■ Exercise ■
Rewrite the records from their start through the line containing "genus: Iris", including that line, with "phylum" replaced by "division" and everything else left unchanged.

───── Dataset records

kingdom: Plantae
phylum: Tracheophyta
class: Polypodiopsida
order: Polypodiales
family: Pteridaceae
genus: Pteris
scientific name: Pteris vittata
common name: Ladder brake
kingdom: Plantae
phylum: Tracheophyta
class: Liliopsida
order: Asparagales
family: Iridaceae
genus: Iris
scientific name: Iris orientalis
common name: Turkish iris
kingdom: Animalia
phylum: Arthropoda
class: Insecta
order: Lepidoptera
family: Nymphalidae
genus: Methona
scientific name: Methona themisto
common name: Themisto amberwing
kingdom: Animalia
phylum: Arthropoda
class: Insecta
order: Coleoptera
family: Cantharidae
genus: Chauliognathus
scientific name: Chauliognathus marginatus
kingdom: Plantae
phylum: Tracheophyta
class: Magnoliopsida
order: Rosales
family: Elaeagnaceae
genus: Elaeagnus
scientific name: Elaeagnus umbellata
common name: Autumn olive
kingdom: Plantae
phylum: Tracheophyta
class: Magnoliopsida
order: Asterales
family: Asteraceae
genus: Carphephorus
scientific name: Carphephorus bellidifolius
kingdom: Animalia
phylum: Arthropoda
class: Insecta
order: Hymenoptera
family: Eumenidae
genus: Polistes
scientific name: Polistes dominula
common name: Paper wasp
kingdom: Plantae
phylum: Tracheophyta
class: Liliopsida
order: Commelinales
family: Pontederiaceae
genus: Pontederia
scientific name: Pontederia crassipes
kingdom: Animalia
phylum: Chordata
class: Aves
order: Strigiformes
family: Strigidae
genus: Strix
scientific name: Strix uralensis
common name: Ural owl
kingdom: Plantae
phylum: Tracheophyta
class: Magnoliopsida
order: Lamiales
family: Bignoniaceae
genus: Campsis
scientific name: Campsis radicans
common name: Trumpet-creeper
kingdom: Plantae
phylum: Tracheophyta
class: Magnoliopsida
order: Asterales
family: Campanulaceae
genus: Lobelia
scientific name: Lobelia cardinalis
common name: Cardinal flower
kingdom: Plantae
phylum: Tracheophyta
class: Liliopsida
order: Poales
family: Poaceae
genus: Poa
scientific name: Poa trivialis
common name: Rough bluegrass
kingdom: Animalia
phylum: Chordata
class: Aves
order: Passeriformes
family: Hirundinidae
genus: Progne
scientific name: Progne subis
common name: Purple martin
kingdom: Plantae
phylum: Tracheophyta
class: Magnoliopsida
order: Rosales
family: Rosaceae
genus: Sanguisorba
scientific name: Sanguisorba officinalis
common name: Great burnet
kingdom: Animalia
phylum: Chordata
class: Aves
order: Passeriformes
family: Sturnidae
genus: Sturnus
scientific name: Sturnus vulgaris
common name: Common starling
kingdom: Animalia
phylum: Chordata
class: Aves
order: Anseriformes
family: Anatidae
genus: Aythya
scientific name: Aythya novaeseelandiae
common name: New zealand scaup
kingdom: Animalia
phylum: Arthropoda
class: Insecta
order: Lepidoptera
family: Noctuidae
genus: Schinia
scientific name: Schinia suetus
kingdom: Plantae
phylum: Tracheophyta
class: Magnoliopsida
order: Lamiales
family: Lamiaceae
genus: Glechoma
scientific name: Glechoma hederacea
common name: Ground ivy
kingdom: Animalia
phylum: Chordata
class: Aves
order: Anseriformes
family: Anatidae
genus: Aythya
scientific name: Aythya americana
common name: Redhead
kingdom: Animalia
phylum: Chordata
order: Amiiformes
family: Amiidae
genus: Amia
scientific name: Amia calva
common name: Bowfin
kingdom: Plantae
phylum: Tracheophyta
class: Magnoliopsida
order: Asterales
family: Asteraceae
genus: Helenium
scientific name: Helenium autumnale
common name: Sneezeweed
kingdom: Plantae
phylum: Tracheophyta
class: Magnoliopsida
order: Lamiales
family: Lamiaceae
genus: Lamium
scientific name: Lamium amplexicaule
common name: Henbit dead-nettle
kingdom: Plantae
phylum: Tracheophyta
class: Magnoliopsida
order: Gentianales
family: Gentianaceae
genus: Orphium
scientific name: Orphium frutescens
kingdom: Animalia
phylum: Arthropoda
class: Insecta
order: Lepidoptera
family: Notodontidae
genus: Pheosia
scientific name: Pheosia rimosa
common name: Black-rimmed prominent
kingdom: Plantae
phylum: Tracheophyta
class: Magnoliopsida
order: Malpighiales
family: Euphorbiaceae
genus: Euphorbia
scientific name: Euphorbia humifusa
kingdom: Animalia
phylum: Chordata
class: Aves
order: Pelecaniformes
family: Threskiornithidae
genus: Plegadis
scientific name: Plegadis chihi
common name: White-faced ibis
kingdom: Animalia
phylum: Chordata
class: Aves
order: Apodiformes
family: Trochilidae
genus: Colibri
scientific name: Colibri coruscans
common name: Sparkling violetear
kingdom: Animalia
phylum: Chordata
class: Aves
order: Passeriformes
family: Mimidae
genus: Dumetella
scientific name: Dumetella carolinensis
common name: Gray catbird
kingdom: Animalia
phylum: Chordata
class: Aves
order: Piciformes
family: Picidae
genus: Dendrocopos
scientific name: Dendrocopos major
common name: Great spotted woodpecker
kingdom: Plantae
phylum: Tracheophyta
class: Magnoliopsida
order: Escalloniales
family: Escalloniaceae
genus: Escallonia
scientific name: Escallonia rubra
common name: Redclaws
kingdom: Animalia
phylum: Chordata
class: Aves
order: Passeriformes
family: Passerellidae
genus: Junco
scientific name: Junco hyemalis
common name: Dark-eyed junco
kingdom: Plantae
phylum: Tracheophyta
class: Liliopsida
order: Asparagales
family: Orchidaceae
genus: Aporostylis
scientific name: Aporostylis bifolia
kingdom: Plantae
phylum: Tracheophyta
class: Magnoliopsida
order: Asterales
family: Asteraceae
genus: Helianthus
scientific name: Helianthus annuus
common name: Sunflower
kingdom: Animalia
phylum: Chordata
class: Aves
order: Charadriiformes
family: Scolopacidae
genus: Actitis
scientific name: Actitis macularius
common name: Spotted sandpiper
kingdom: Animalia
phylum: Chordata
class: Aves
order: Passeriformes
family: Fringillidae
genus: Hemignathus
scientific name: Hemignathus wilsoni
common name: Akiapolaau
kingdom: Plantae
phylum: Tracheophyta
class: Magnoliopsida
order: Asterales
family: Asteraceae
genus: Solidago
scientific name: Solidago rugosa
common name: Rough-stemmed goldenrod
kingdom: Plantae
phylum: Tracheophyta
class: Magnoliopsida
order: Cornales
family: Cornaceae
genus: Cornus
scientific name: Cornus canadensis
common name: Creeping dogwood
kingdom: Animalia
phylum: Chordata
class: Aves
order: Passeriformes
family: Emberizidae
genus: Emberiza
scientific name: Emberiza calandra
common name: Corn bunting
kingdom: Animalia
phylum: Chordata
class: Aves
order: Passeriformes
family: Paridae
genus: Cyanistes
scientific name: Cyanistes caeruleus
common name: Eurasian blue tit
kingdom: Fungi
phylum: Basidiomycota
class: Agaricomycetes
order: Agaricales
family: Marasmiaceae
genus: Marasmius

──────────

■ Task response ■
kingdom: Plantae
division: Tracheophyta
class: Polypodiopsida
order: Polypodiales
family: Pteridaceae
genus: Pteris
scientific name: Pteris vittata
common name: Ladder brake
kingdom: Plantae
division: Tracheophyta
class: Liliopsida
order: Asparagales
family: Iridaceae
genus: Iris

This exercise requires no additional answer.